2. We need to remember the church exists outside of our fellowship as well.


a. Sometimes we tend to think the church extends only as far as our local fellowship,
denomination, or theological perspective. But it is much larger.
b. This doesn’t mean we agree with everyone, or believe that other Christians don’t
hold to some serious errors.
c. But it does mean we should recognize them as brethren – if they profess faith in the
true Lord Jesus, and salvation by grace through faith alone.
d. And we should pray for them, receive them warmly when we have opportunity, and
encourage them in the work as we’re able.
e. We’re all working toward the same goal: the glory of God.

F. Finally, we see that as we continue to advance the Gospel, we should not forget those
we’ve already reached to make sure they are doing well: “And having spent some time
there, he left and passed successively through the Galatian region and Phrygia,
strengthening all the disciples” (v. 23).
1. Paul begins his Third Missionary Journey by revisiting the churches he had formerly
planted.
a.
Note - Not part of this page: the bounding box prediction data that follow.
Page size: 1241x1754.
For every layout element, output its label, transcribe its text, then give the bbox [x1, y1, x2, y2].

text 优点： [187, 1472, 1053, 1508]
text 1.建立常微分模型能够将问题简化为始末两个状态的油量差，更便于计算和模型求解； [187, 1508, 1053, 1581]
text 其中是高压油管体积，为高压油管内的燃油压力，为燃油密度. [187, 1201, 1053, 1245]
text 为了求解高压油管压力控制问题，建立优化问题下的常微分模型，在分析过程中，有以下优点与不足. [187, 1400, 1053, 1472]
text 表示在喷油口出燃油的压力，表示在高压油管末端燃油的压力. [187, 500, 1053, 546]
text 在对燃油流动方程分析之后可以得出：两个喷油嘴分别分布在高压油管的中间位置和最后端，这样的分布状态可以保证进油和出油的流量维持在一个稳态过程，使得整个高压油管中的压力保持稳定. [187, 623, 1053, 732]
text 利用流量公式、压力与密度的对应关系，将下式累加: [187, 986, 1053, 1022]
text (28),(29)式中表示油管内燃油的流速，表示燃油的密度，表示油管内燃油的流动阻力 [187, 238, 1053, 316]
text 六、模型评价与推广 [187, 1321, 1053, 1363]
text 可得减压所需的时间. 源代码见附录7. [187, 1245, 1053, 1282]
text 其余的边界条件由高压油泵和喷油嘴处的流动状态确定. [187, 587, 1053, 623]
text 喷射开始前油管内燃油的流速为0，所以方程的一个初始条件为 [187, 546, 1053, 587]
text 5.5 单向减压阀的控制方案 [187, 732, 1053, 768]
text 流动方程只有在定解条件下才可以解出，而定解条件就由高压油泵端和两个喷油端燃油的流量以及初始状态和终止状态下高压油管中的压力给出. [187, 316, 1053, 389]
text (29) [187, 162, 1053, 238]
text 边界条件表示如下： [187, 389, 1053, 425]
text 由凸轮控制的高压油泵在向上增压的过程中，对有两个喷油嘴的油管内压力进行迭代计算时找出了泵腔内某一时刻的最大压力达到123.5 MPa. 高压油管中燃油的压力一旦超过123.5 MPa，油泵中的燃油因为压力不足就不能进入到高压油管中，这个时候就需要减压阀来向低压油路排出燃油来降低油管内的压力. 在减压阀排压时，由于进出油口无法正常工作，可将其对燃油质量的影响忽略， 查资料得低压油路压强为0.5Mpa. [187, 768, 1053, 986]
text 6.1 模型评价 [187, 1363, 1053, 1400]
Having spent some time in Antioch, he left for his third journey.
b. He began with Galatia and Phrygia, places he had earlier evangelized, strengthening
the disciples through his ministry, with sound doctrine, application, and
encouragement.
c. Just his presence would have been an encouragement to them: his example of
commitment to the truth, his love and concern for them, that he would be willing to
go out of his way to see them again.

2. As we reach out to others, we must not forget those already in the fold.
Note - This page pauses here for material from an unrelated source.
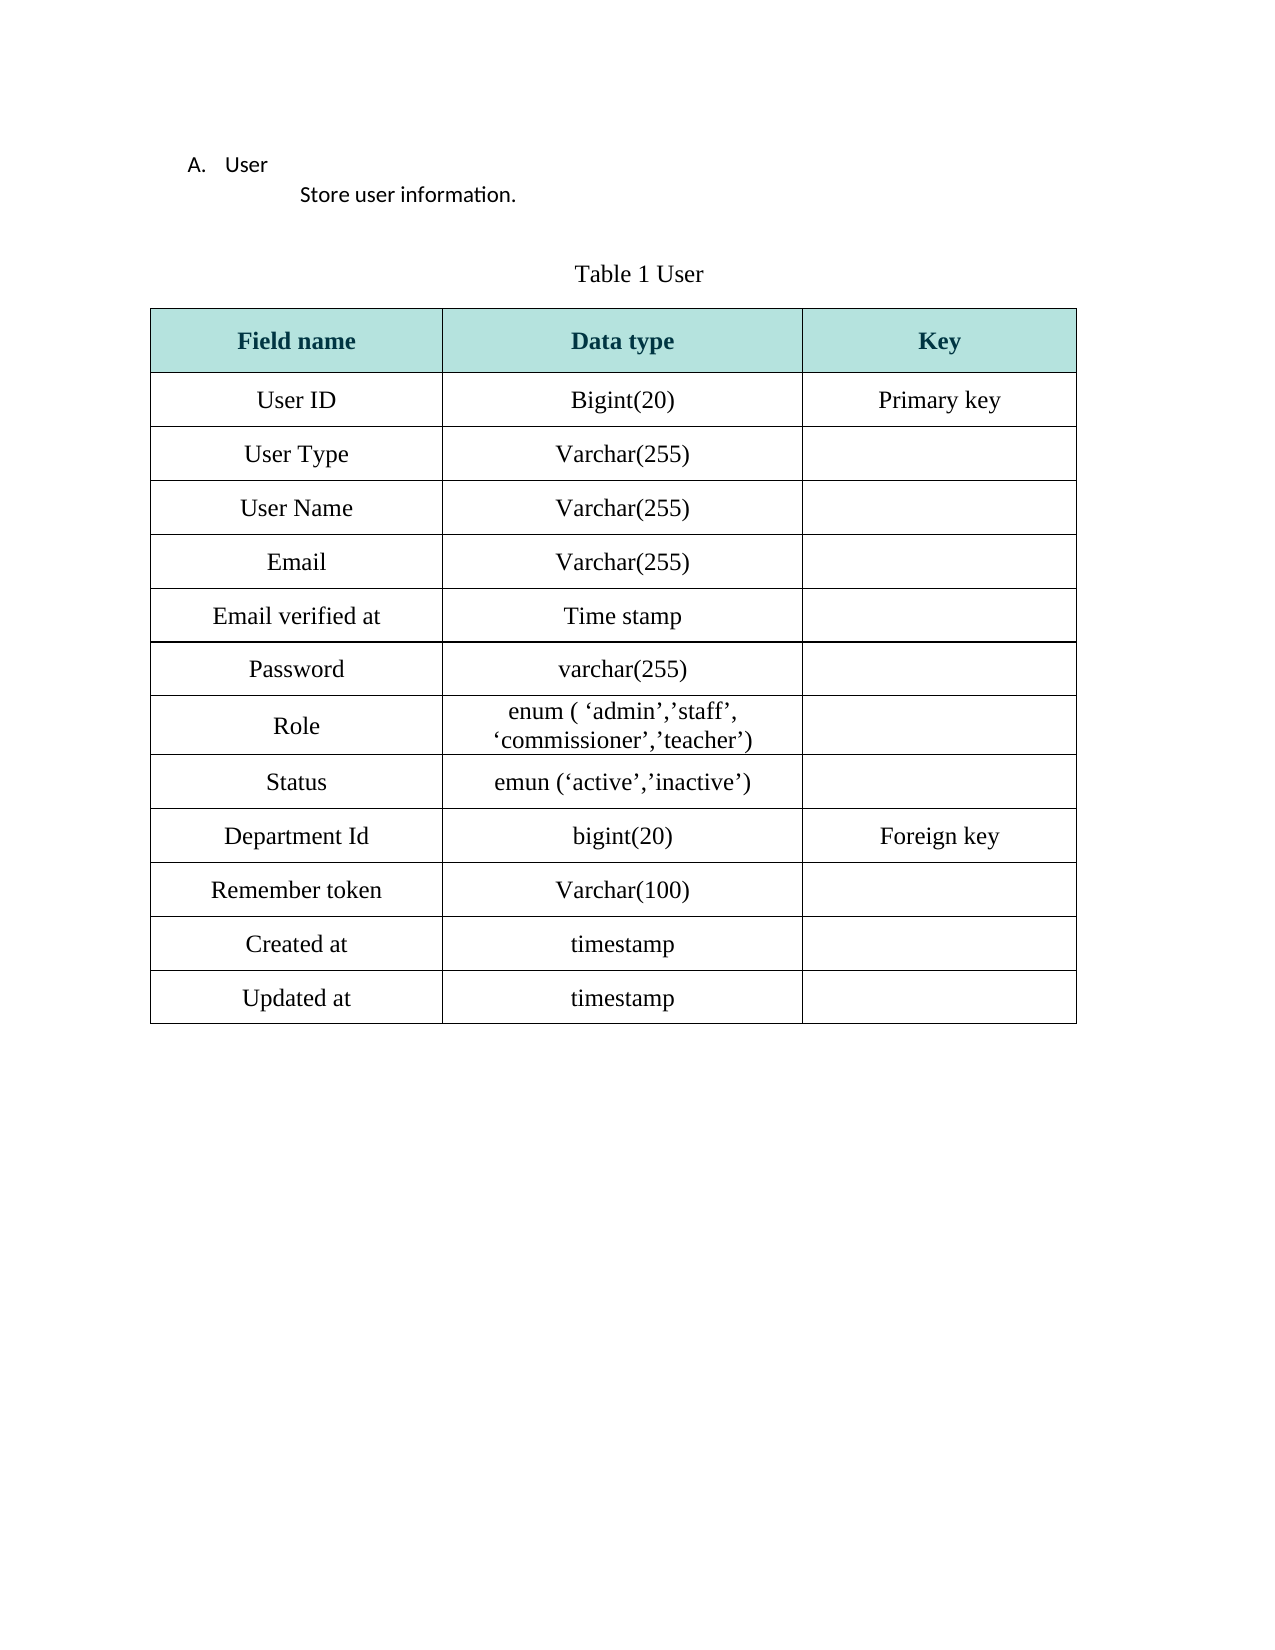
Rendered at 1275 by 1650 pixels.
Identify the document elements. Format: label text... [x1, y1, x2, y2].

a. We need to be mindful of one another’s trials, needs, even triumphs, and share in
them with one another.
b. This is what our Lord call us to, “By this all men will know that you are My
disciples, if you have love for one another” (John 13:35).
c. Christians need to multitask: they must have one eye on the church (fellowship), one
eye on the lost (evangelize), and both eyes on God (worship).
d. As we press forward, may the Lord help us to do all of these well. Amen.